### TEXT TO READ
# Should I wait for the Dayan 4x4 or just get a Maru?



## clarubik (Sep 3, 2010)

So right now I own a Rubik's 4x4 I have looked into getting a new 4x4 before but I have never gone through with. Everyone says the Maru is good but the Dayan is supposed to be better. So my question should I wait or but a Maru?


----------



## waffle=ijm (Sep 3, 2010)

clarubik said:


> Dayan is supposed to be better.



[sarcasm]According the vast array of people who have tried it[/sarcasm].

I would wait until the Dayan actually comes out and people try it. Then decided between maru and dayan


----------



## CubesOfTheWorld (Sep 3, 2010)

I would expect them to be about the same, but the Dayan may turn out to be better.


----------



## Owen (Sep 3, 2010)

Dayan.


----------



## dillonbladez (Sep 3, 2010)

Dayan.


----------



## will6680 (Sep 3, 2010)

Well, No one really has the Dayan 4x4 yet. So no one can really tell you if its going to be better. You can always get a Maru and it you like it keep it, and if you want the Dayan buy it. And the sell your Maru!


----------



## cuberkid10 (Sep 3, 2010)

It depends on the size of your hands. The Dayan is supposed to be giant. (The size of a QJ with tiles) The Maru is smaller than a regular untiled 4x4.


----------



## splinteh (Sep 3, 2010)

And I just got my maru a few days ago....


----------



## ~Phoenix Death~ (Sep 3, 2010)

Wait. Until it comes out.
I may be a fan of DaYan (big fan), but it may turn out to be horrible.


----------



## blakedacuber (Sep 4, 2010)

I'd wait illl the dayan comes out and hen decide btw does anyone know roughly how much he dayan will cost?


----------



## JeffDelucia (Sep 4, 2010)

blakedacuber said:


> I'd wait illl the dayan comes out and hen decide btw does anyone know roughly how much he dayan will cost?



18$ on witeden and 24$ on hknowstore. I don't know about other places yet though.


----------



## Joker (Sep 4, 2010)

I'd wait, then watch reviews of it on youtube and compare.


----------



## TK 421 (Sep 4, 2010)

don't you trust any 4x4x4 out there except MARU


----------



## iSpinz (Sep 11, 2010)

JeffDelucia said:


> blakedacuber said:
> 
> 
> > I'd wait illl the dayan comes out and hen decide btw does anyone know roughly how much he dayan will cost?
> ...



Well, I don't think they ship out yet though.

I'm stocking it later to though.


----------



## ~Phoenix Death~ (Sep 12, 2010)

TK 421 said:


> don't you trust any 4x4x4 out there except MARU



No. Just no. Elaborate.


----------



## DeathCuberK (Sep 12, 2010)

### GIVEN INFORMATION
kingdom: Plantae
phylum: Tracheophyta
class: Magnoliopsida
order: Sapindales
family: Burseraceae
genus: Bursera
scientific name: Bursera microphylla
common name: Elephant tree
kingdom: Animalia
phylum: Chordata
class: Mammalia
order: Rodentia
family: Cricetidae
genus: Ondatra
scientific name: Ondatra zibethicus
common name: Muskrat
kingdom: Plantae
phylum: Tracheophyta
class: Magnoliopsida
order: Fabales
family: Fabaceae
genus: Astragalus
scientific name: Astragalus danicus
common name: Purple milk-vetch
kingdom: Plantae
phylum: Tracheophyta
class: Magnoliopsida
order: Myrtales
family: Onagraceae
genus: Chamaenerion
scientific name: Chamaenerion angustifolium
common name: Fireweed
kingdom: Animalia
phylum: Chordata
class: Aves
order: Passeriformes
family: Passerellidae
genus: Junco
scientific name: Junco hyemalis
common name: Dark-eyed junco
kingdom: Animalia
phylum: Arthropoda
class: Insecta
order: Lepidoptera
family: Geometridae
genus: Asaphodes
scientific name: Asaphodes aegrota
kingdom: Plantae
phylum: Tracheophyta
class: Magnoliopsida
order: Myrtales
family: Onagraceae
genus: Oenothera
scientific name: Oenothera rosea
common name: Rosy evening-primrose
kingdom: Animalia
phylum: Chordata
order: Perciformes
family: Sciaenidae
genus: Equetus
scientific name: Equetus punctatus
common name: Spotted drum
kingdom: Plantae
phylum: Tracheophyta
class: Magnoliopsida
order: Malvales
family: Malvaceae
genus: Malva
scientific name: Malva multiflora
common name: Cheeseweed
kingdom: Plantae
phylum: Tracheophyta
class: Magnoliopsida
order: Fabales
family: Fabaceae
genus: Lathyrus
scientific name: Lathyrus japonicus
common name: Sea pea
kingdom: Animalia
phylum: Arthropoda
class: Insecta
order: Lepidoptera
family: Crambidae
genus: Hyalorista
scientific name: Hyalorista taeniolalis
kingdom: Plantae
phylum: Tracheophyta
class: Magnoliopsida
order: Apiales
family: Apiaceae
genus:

### DESCRIPTION OF THE TASK
From the forum thread on the Dayan 4x4 and the Maru, write out the passage starting at "I would wait" and ending at "out to be better.".

### RESULT OF THIS EXERCISE
I would wait until the Dayan actually comes out and people try it. Then decided between maru and dayan


----------



## CubesOfTheWorld (Sep 3, 2010)

I would expect them to be about the same, but the Dayan may turn out to be better.